You may wonder how many people actually still speak dialects. According to Istat, Italy’s Instituto Nazionale di Statistica, around 50 per cent of the Italian population still speak a regional dialect as a mother tongue. However, the exclusive use of dialect (so speaking dialect without also using Italian) is decreasing, and it seems that dialect is more commonly used amongst those with lower levels of education, than amongst those who hold a degree. Dialects are also more commonly spoken between friends and family, than at work for example. This probably explains why (as a non-Italian visitor to the country) I only heard them spoken on very few occasions. That said, one the more widely spoken ones, Neapolitan, is still used in a range of contexts such as TV series and in popular songs. Of the Italians I know, some speak a dialect, some do not, but nearly all of them agreed when asked that their grandparents’ generation are now the main users of regional languages and dialects. A few were of the opinion that the widespread use of dialects will die out in the not too distant future, and most seemed to think that learning a second language was more important than a regional dialect. Yet surely it would be a little sad to lose Italy’s dialects, and by association some of the history of the different regions, if they were to become extinct.
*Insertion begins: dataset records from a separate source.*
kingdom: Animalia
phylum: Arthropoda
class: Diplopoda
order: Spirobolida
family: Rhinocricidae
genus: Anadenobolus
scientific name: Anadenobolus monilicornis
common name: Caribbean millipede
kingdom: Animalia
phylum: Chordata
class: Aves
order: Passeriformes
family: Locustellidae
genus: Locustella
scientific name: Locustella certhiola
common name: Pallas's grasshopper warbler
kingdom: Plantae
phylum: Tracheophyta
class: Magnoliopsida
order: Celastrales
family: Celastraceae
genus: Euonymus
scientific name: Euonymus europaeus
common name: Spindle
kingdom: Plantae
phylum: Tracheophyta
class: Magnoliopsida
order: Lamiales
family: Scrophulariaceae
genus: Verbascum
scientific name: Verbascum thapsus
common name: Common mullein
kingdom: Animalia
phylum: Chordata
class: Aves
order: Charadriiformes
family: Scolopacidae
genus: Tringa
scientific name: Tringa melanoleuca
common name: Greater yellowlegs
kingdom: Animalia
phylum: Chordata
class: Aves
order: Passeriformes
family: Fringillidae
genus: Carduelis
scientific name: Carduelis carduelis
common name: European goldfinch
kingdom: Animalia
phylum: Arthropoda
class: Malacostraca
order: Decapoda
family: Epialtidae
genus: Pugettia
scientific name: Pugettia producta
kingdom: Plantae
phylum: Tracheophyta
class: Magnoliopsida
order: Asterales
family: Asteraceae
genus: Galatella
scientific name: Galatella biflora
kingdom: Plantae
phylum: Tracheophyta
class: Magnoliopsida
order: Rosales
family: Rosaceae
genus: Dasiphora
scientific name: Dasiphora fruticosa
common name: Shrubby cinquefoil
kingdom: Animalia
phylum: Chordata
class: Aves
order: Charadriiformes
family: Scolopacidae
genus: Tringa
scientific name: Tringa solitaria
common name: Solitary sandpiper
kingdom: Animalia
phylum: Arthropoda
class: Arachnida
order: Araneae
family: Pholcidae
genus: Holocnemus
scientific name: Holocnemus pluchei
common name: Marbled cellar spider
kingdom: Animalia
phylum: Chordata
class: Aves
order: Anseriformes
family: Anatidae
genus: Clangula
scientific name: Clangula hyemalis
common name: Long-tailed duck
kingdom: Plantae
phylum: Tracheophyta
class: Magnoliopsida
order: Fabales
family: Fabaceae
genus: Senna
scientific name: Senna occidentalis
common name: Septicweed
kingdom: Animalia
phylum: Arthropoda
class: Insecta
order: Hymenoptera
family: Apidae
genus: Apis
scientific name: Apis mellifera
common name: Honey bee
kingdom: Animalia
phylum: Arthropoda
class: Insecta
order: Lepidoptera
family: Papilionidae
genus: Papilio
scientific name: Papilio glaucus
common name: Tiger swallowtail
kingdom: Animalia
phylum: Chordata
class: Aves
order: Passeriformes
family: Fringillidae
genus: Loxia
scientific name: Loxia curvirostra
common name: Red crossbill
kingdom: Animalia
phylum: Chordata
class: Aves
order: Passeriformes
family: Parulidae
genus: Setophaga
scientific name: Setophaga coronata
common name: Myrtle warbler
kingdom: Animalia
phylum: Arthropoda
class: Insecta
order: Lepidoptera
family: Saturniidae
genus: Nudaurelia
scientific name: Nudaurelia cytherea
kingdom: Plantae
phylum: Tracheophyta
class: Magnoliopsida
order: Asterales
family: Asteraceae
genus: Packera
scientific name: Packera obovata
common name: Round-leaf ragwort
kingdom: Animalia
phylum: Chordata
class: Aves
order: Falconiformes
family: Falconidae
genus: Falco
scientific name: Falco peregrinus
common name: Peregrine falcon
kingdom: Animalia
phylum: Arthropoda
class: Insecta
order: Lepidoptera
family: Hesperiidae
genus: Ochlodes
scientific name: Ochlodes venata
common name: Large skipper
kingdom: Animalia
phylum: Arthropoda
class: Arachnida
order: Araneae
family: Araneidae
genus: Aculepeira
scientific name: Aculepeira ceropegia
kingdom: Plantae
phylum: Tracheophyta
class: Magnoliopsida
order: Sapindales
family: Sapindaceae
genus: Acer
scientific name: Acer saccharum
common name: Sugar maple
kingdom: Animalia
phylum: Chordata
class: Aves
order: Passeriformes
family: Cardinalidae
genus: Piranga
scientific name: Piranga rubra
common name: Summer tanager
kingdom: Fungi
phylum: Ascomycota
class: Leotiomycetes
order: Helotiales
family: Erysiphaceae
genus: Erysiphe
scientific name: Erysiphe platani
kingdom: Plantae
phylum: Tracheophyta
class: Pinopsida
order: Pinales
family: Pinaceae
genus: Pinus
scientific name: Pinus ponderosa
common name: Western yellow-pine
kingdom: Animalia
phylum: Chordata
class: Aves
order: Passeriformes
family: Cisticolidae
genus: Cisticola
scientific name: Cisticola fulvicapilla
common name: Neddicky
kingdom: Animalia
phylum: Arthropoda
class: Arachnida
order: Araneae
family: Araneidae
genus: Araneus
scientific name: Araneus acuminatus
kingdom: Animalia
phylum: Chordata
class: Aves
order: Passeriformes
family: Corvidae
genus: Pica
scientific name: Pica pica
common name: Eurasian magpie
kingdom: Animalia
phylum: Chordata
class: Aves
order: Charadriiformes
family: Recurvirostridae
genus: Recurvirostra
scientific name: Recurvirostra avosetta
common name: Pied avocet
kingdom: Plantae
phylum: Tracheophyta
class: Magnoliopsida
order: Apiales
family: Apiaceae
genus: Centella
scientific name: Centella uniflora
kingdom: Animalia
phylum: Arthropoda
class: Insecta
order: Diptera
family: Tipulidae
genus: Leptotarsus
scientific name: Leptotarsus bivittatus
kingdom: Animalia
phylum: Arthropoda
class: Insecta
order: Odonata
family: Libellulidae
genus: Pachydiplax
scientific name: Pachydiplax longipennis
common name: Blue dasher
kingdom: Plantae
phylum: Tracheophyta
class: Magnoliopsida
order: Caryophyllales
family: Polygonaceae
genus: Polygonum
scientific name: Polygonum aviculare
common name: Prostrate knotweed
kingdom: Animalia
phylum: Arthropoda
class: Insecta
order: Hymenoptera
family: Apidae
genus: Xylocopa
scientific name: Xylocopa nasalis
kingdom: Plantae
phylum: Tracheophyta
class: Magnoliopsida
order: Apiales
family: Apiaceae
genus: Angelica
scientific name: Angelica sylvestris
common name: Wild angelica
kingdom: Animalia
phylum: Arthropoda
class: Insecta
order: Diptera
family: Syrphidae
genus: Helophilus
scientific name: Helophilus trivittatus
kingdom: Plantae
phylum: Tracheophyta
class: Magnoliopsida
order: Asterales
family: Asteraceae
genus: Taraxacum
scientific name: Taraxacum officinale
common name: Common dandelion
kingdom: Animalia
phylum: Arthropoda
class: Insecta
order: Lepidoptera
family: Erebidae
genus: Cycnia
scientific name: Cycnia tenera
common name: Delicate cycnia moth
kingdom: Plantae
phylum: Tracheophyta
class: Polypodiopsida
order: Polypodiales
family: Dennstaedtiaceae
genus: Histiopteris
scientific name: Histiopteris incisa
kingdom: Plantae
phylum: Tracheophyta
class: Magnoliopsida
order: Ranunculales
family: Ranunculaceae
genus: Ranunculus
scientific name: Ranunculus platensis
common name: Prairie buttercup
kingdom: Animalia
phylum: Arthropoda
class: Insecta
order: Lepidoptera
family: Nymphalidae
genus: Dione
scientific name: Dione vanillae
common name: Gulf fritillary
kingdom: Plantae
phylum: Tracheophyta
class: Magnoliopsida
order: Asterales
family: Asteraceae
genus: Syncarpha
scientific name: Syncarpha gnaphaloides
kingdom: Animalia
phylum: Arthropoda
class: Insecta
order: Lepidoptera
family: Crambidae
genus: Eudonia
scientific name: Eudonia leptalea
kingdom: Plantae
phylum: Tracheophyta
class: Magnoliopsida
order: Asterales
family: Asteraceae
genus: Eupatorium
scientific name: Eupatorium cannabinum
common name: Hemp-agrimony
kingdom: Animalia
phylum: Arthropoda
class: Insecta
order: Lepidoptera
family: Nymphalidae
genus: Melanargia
Maybe dialects should be considered in a less practical sense and more as part of Italian culture, less about communicating with others, and more about remembering the history of the relatively modern country of Italy. Perhaps, being from the UK, and having no dialect of my own to learn and speak with my friends and family, I have romanticised the idea of being able to speak a dialect. Maybe, if I were Italian, I would resent it. Yet I still find it fascinating that, if you know where to look and who to talk to, these ancient languages and dialects can still be heard today.

A few words and phrases 


Come ti chiami? – What is your name? 

Mi chiamo… – My name is… 

Piacere! – Pleased to meet you!

Per favore – Please

Grazie – Thank you



Comme te chiame? – What is your name? 

Me chiamme… – My name is… 

Piacere mij! – Pleased to meet you! 

Pe favore – Please

Grazij -Thank you



Comu ti chiami? – What is your name?